### Prompt
Extract each line holding the word "TRIANGLE" from the entries.

### Records shown
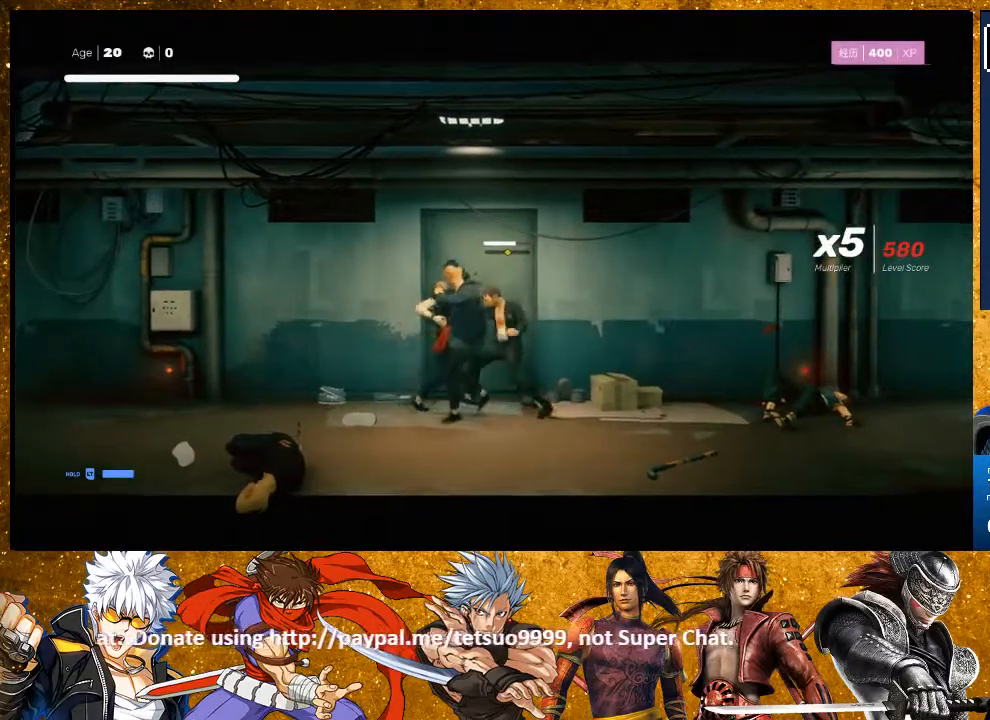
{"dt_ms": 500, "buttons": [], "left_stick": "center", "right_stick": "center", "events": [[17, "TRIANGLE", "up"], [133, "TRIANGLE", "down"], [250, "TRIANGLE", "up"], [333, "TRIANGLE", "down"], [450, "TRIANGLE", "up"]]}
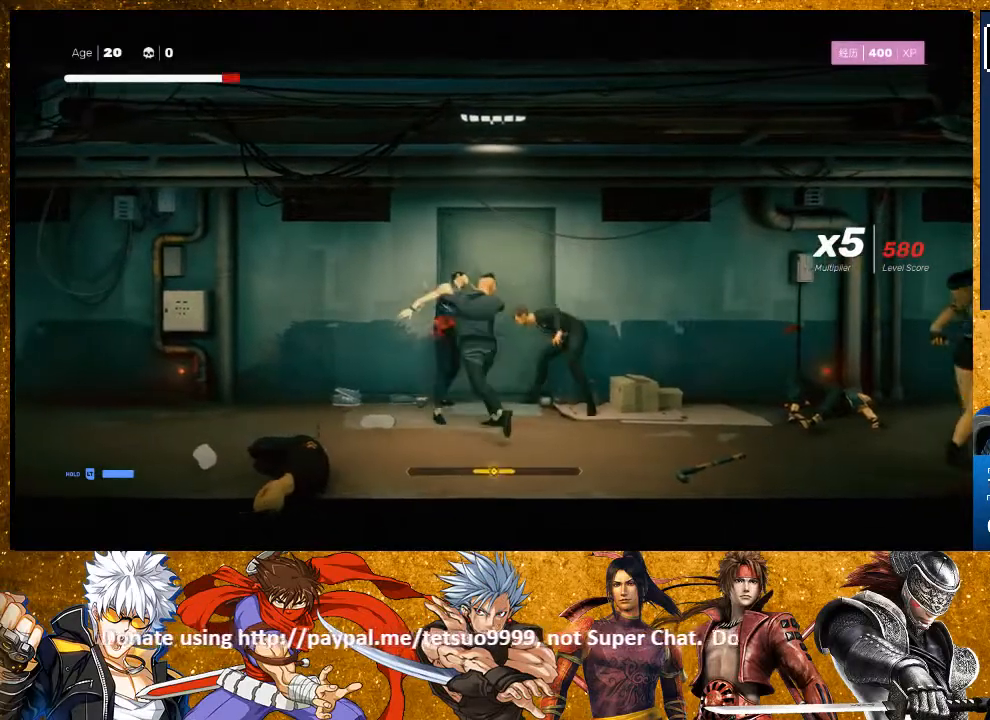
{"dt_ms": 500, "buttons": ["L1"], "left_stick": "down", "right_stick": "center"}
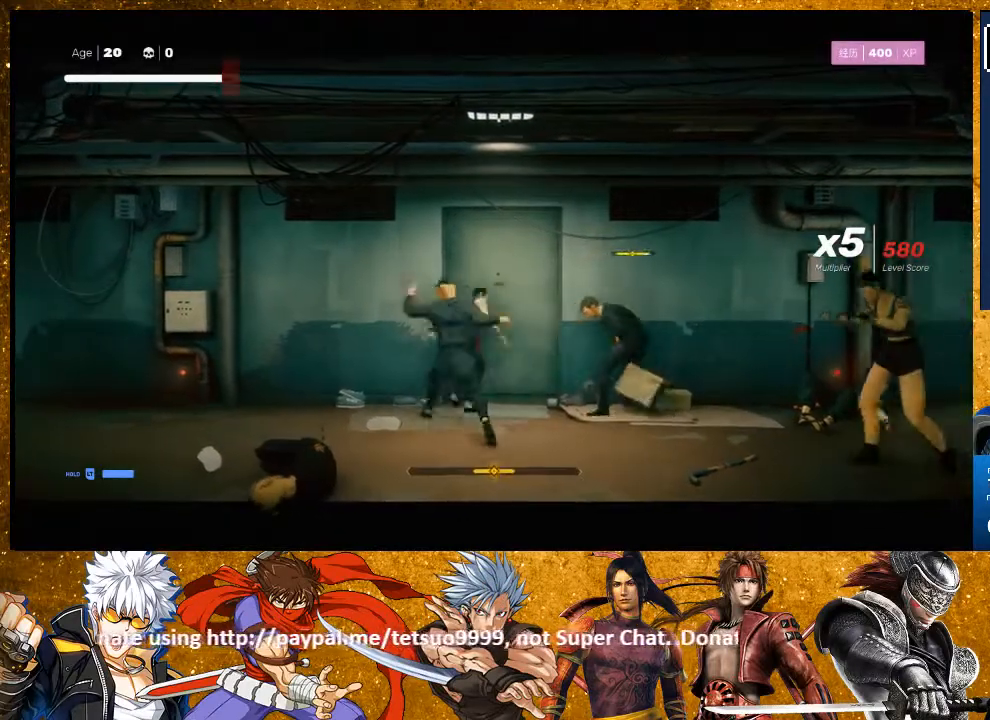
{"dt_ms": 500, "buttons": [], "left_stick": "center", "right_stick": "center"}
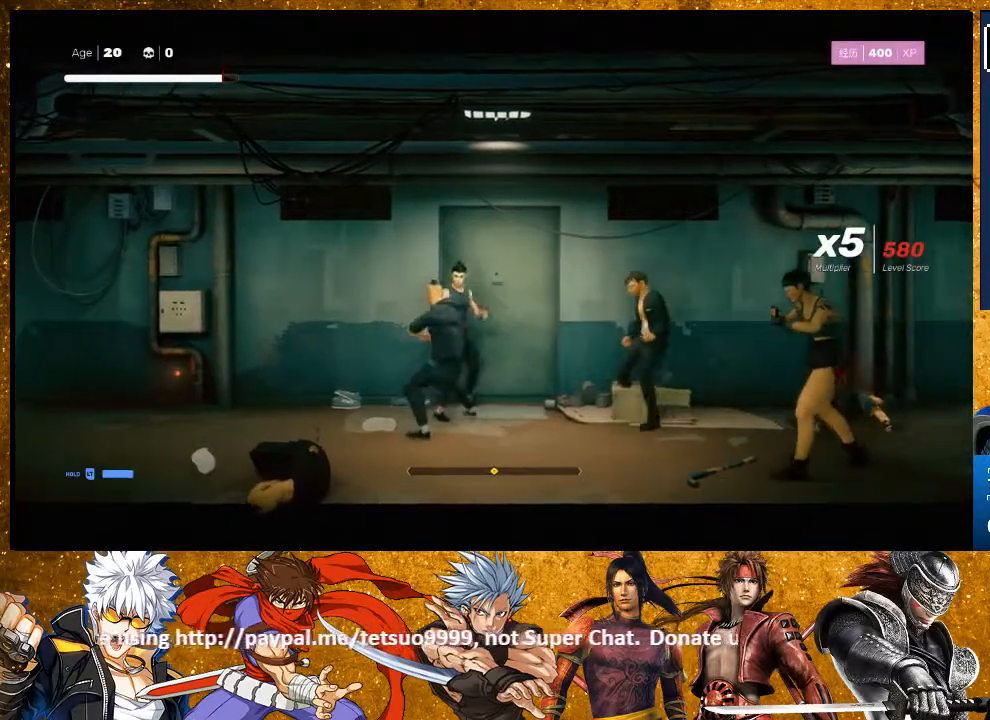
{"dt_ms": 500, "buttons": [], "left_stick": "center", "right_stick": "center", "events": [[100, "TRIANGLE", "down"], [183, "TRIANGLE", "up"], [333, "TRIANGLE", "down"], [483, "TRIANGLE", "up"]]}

--

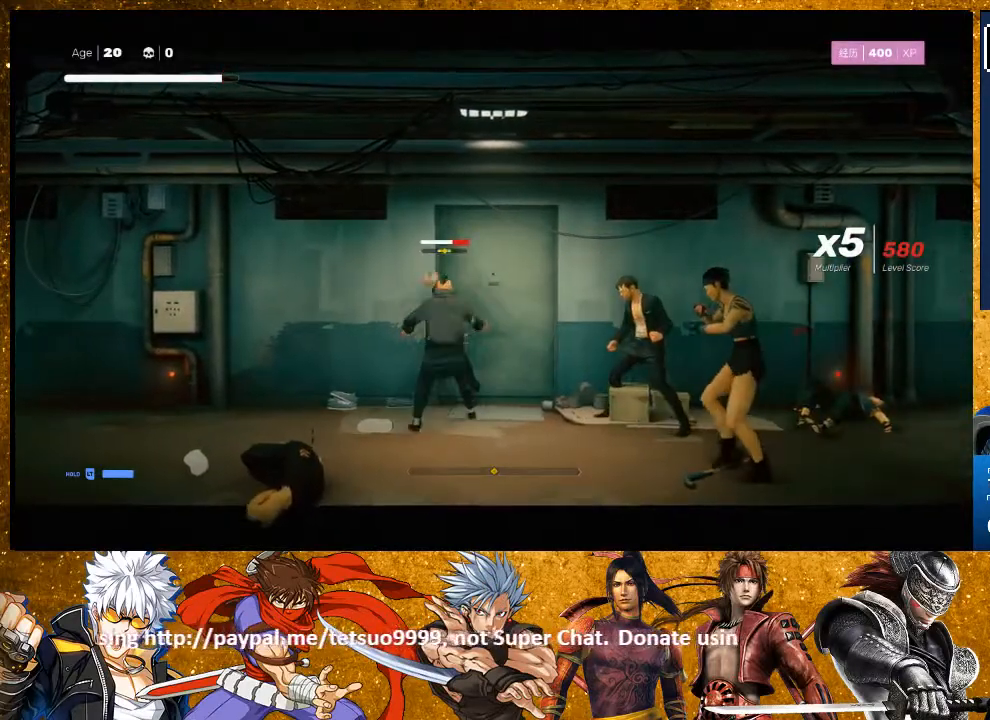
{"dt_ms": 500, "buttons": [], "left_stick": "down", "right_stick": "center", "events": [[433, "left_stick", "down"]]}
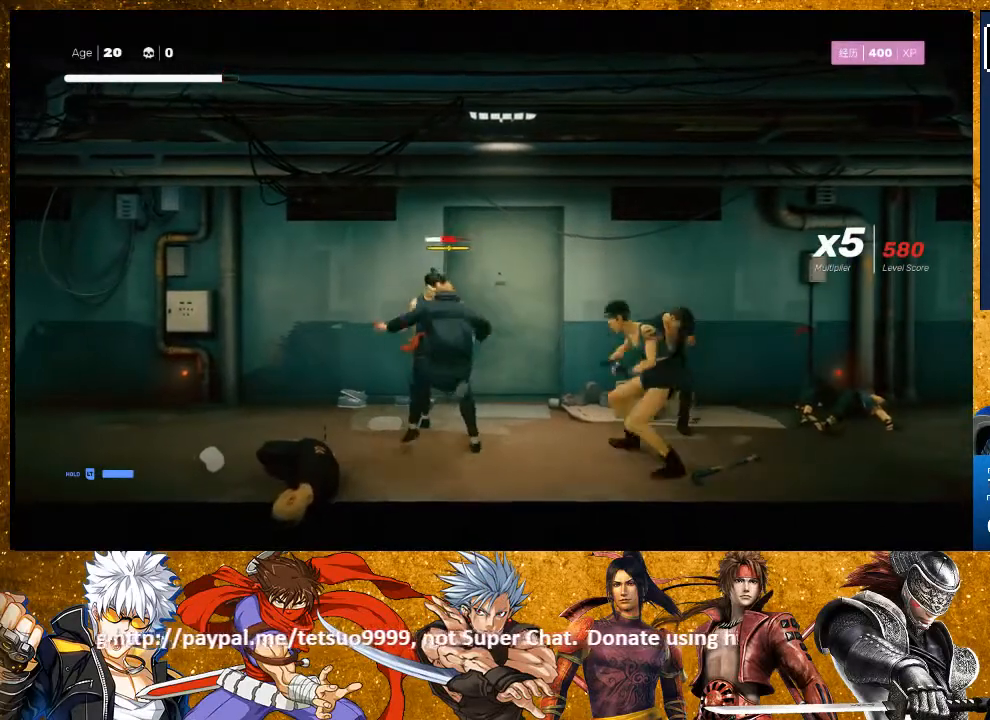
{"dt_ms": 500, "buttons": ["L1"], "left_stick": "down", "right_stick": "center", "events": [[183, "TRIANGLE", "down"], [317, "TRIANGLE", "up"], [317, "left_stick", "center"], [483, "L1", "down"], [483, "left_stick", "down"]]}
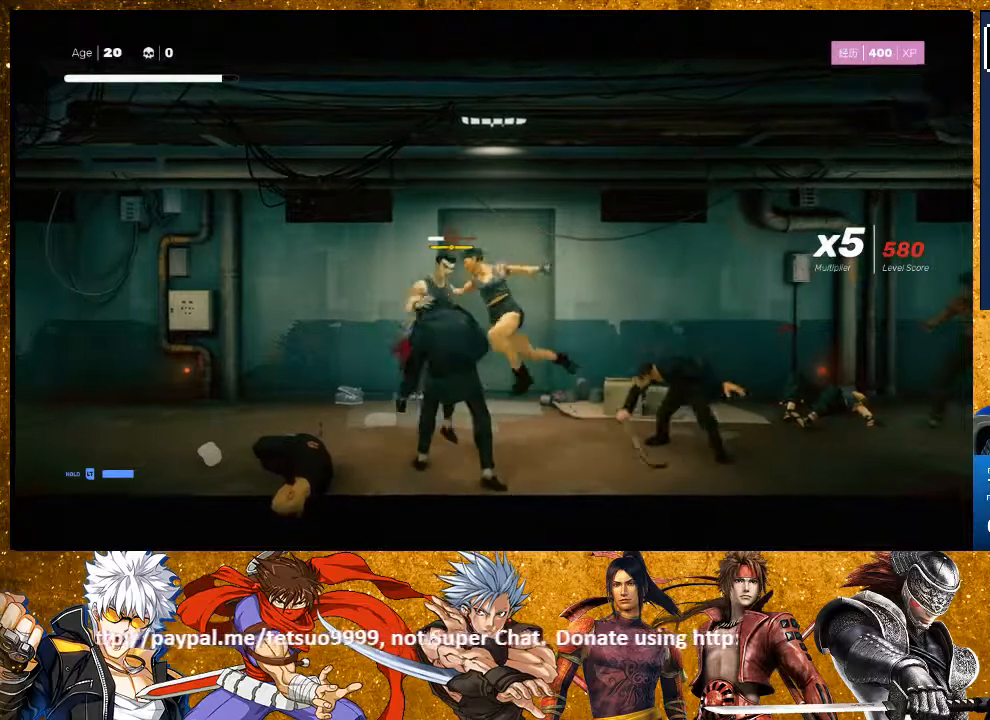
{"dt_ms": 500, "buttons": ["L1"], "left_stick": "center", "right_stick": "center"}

### Solution to the problem
{"dt_ms": 500, "buttons": [], "left_stick": "center", "right_stick": "center", "events": [[17, "TRIANGLE", "up"], [133, "TRIANGLE", "down"], [250, "TRIANGLE", "up"], [333, "TRIANGLE", "down"], [450, "TRIANGLE", "up"]]}
{"dt_ms": 500, "buttons": [], "left_stick": "center", "right_stick": "center", "events": [[100, "TRIANGLE", "down"], [183, "TRIANGLE", "up"], [333, "TRIANGLE", "down"], [483, "TRIANGLE", "up"]]}
{"dt_ms": 500, "buttons": ["L1"], "left_stick": "down", "right_stick": "center", "events": [[183, "TRIANGLE", "down"], [317, "TRIANGLE", "up"], [317, "left_stick", "center"], [483, "L1", "down"], [483, "left_stick", "down"]]}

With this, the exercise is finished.